Signs of Zinc deficiency
- Weight loss (possibly due to Leaky Gut) or weight gain (possibly due to hypothyroidism)
- Hair loss. Zinc is an important mineral in the production of T3 and T4 (thyroid hormones). Low Zinc levels can reduce T3/T4 levels, leading to hair loss.
- Constantly feeling under the weather/run-down. Experiencing colds and flues on a regular basis.

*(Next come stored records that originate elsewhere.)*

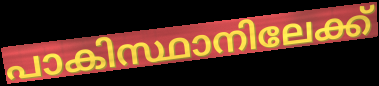
പാകിസ്ഥാനിലേക്ക്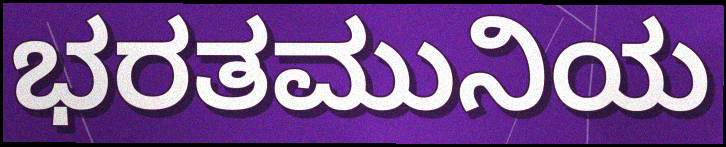
ಭರತಮುನಿಯ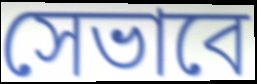
সেভাবেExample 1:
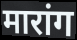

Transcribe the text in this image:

मारांग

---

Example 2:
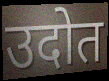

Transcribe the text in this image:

उदोत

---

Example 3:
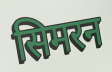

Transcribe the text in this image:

सिमरन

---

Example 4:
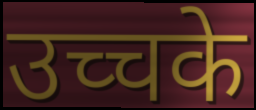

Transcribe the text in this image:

उच्चके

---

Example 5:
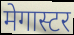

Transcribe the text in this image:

मेगास्टर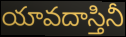
యావదాస్తినీ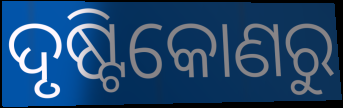
ଦୃଷ୍ଟିକୋଣରୁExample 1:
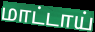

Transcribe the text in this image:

மாட்டாய்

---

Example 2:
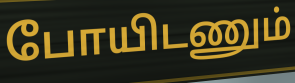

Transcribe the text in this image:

போயிடணும்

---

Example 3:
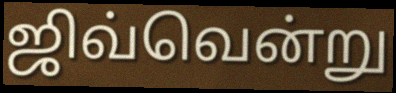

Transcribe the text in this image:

ஜிவ்வென்று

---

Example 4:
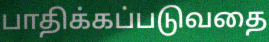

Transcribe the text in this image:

பாதிக்கப்படுவதை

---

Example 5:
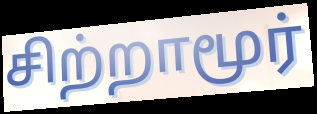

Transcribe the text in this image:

சிற்றாமூர்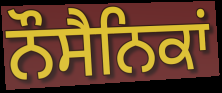
ਨੌਸੈਨਿਕਾਂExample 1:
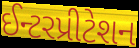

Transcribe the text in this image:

ઈન્ટરપ્રીટેશન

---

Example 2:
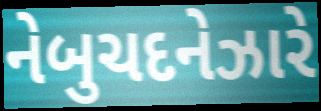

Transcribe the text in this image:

નેબુચદનેઝારે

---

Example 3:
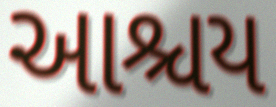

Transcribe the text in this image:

આશ્ચય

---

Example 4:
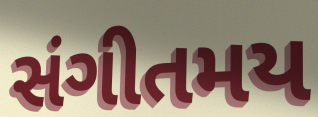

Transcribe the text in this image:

સંગીતમય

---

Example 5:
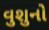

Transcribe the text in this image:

વુશુનોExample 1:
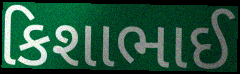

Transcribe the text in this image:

કિશાભાઈ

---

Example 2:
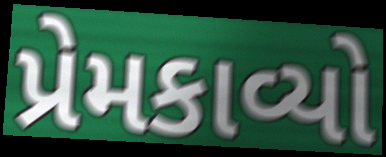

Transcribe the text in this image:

પ્રેમકાવ્યો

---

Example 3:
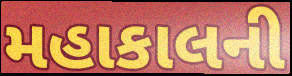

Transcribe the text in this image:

મહાકાલની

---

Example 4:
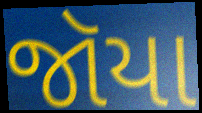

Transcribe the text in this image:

જૉયા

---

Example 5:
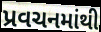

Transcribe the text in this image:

પ્રવચનમાંથીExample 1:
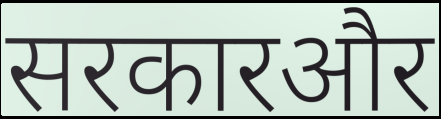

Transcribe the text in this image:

सरकारऔर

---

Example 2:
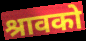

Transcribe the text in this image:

श्रावको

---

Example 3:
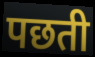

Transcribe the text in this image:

पछती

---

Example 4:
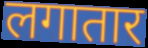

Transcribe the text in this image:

लगातार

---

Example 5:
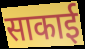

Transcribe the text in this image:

साकाईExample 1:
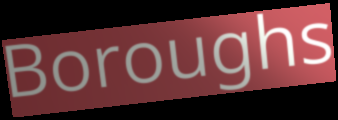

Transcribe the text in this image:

Boroughs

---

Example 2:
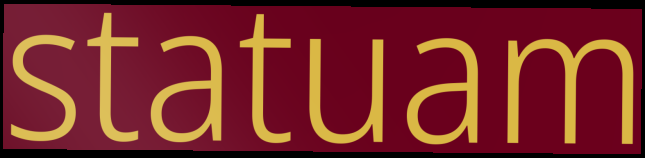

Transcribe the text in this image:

statuam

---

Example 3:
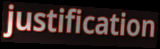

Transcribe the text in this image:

justification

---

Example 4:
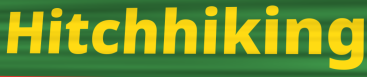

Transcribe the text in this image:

Hitchhiking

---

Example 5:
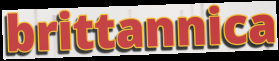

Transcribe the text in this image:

brittannicaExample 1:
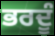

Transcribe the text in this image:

ਭਰਦੂੰ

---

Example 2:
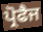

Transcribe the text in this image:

ਪ੍ਰੋਫੈਜ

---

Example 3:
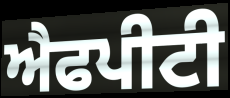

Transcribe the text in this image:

ਐਫਪੀਟੀ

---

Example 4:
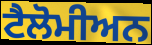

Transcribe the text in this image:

ਟੈਲੋਮੀਅਨ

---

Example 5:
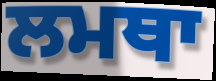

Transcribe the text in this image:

ਲਮਥਾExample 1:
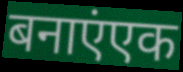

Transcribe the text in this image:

बनाएंएक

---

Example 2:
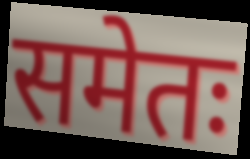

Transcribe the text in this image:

समेतः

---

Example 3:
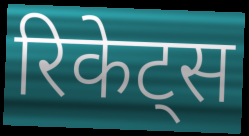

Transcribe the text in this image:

रिकेट्स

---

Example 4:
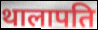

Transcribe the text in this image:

थालापति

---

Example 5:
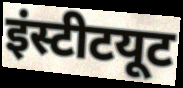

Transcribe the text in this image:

इंस्टीटयूटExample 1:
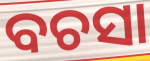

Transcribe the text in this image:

ବଚସା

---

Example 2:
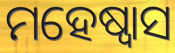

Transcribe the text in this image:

- Experiencing severe allergic reactions. Low Zinc (and Calcium and Magnesium) levels can result in higher levels of histamine in your body. This is a pro-inflammatory molecule that leads to the redness and swelling associated with hay-fever and other allergies.
Look for a Zinc supplement that is in the chelated form. Supplements such as Zinc gluconate, Zinc glycinate and Zinc citrate are great sources of Zinc due to their bio-availability (increased absorption ability). I am a big believer of taking a high quality multi-mineral/vitamin as the function of all minerals are interlinked (deficiencies in one mineral can cause deficiencies in others).
This is information that I have gathered from journal articles and my experience. Please seek advice from a holistic GP to determine what is best for your health.